Advanced Placement Participation Grows
College Board Also Finds That More Students Show Master on Tests
The proportion of high school students demonstrating mastery of Advanced Placement courses has increased since 2000, as has the proportion of students taking such courses, according to a report on the college-level program released last week.
The College Board, the New York City-based organization that administers the program, said 13.2 percent of the students in the class of 2004 demonstrated college-level mastery of an AP course in high school, defined as scoring a 3 or higher on the AP test’s 5-point scale.
For the class of 2000, 10.2 percent of students scored 3 or higher. Many colleges offer academic credit for scores of 3 or higher, although some require a score of 4 or 5 to receive such credit.
In the same four-year period, the number of public high school students taking AP tests increased from 405,475 to 558,993 nationwide, said the College Board’s first “Advanced Placement Report to the Nation.”
Trevor Packer, the executive director of the AP program, said that the nation’s schools are performing well by both enrolling more students in Advanced Placement courses and getting more of those students to pass the test.
“They’ve actually done double-duty,” he said.
But with the statistics come some concerns, he said. There is a gap between the proportion of black and American Indian students who take AP tests and their overall enrollment in the country’s high schools. Black students made up about 13.2 percent of the high school population in 2004, but only 6 percent of AP test-takers. American Indian students represented 1.1 percent of the high school population in 2004 and 0.5 percent of AP test-takers.
Meanwhile, Latino students made up 12.8 percent of the 2004 high school population but 13.1 percent of them took an AP test. And 10.6 percent of students of Asian background took an AP test, although they make up 5.1 percent of U.S. high school students. White students make up 67.5 percent of the student population and were 64.5 percent of the test-takers, according to the College Board report.
“We can’t rest until the demographics of the AP classrooms are matching the demographics of the nation’s classrooms,” Mr. Packer said.

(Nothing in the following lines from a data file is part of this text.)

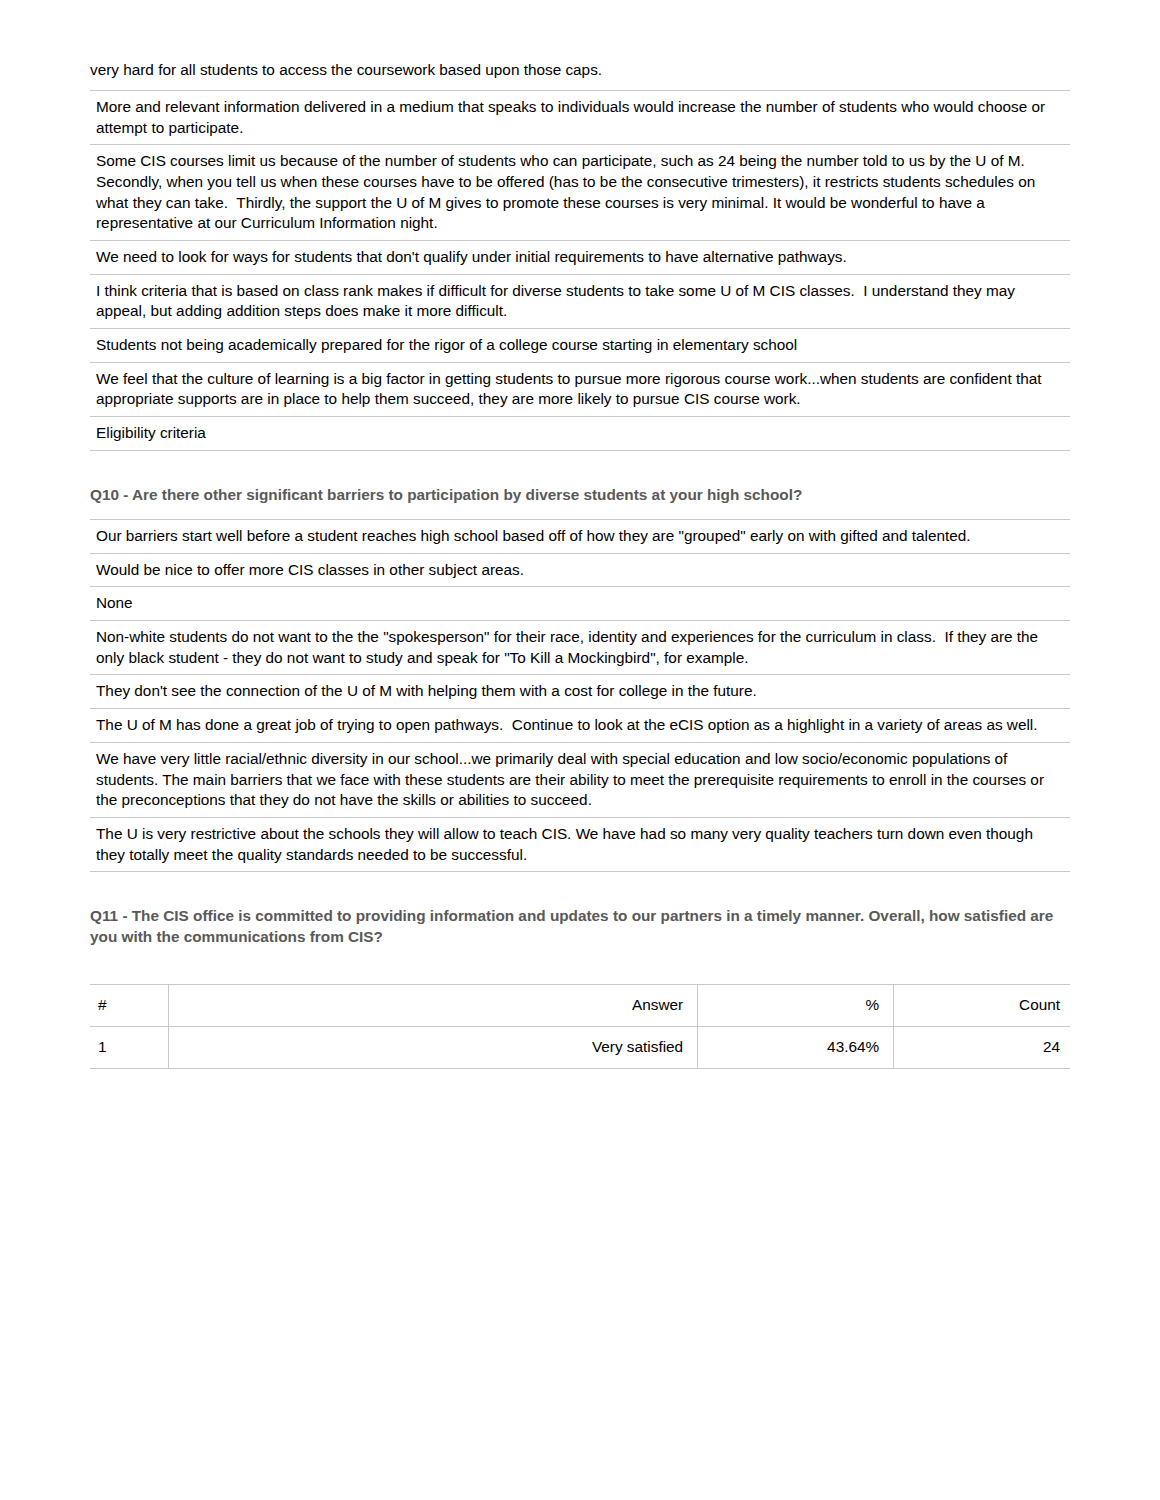very hard for all students to access the coursework based upon those caps.
| More and relevant information delivered in a medium that speaks to individuals would increase the number of students who would choose or attempt to participate. |
| Some CIS courses limit us because of the number of students who can participate, such as 24 being the number told to us by the U of M. Secondly, when you tell us when these courses have to be offered (has to be the consecutive trimesters), it restricts students schedules on what they can take. Thirdly, the support the U of M gives to promote these courses is very minimal. It would be wonderful to have a representative at our Curriculum Information night. |
| We need to look for ways for students that don't qualify under initial requirements to have alternative pathways. |
| I think criteria that is based on class rank makes if difficult for diverse students to take some U of M CIS classes. I understand they may appeal, but adding addition steps does make it more difficult. |
| Students not being academically prepared for the rigor of a college course starting in elementary school |
| We feel that the culture of learning is a big factor in getting students to pursue more rigorous course work...when students are confident that appropriate supports are in place to help them succeed, they are more likely to pursue CIS course work. |
| Eligibility criteria |
Q10 - Are there other significant barriers to participation by diverse students at your high school?
| Our barriers start well before a student reaches high school based off of how they are "grouped" early on with gifted and talented. |
| Would be nice to offer more CIS classes in other subject areas. |
| None |
| Non-white students do not want to the the "spokesperson" for their race, identity and experiences for the curriculum in class. If they are the only black student - they do not want to study and speak for "To Kill a Mockingbird", for example. |
| They don't see the connection of the U of M with helping them with a cost for college in the future. |
| The U of M has done a great job of trying to open pathways. Continue to look at the eCIS option as a highlight in a variety of areas as well. |
| We have very little racial/ethnic diversity in our school...we primarily deal with special education and low socio/economic populations of students. The main barriers that we face with these students are their ability to meet the prerequisite requirements to enroll in the courses or the preconceptions that they do not have the skills or abilities to succeed. |
| The U is very restrictive about the schools they will allow to teach CIS. We have had so many very quality teachers turn down even though they totally meet the quality standards needed to be successful. |
Q11 - The CIS office is committed to providing information and updates to our partners in a timely manner. Overall, how satisfied are you with the communications from CIS?
| # | Answer | % | Count |
| --- | --- | --- | --- |
| 1 | Very satisfied | 43.64% | 24 |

The report shows how far the Advanced Placement program has come over its 50-year history. When it was created in 1955, the program was intended as an option for select high school students who were bored with regular classes. About 1,200 students took AP tests when they were first available. By 2004, more than 1.1 million public and private school students took the tests worldwide.
High School Push
The 14,144 U.S. schools that participate in the AP program offer, on average, seven different courses.
The growth of the AP program comes at the same time that President Bush’s administration and others are seeking to make high school more rigorous.
“This new report provides further proof that our children respond when we challenge them academically,” U.S. Secretary of Education Margaret Spellings said in a statement about the report last week.
The College Board has sought to make it easier for schools to figure out which students might benefit from advanced coursework. Through a Web-accessed report for principals called AP Potential, students who perform well on certain questions in the PSAT, the practice college-entrance exam, are identified as possible candidates for Advanced Placement courses.
Milagros Fornell, the principal of 4,300-student Felix Varela Senior High School in Miami, said she uses AP Potential to steer her students into rigorous courses. College Board statistics show that the school had the highest number of Latinos scoring three or above on the English Literature and Language test. About 81 percent of the students at the school are Hispanic, she said.
“A lot of kids were trying to take the easy route,” Ms. Fornell said, but the AP Potential reports make it easier to persuade the reluctant to enroll in AP courses.
Despite the growth in popularity of the AP program, it does have some critics.
A recent study from the University of California, Berkeley, suggests that participating in AP courses alone is not a good predictor of college success. Students must also take the AP tests and score well on them before college performance is improved, the study found. ("Study: AP Classes Alone Don’t Aid College Work," Jan. 5, 2005.)
“Right now, many high schools are giving extra grade points just for taking AP, and that does not appear to be warranted based on students’ subsequent performance in college,” said Saul Geiser, one of the study’s authors.
Some private schools have also decided to stop offering AP classes, suggesting that they are too broad for students to gain a good conceptual background in a subject.
Gaston Caperton, the president of the College Board, said the program undergoes continual revision to ensure it aligns with the expectations of colleges. There are only a few schools that have dropped the AP program, he said.
“That may be driven by a wonderful faculty member who would rather be teaching a different course,” said Mr. Caperton, a former governor of West Virginia.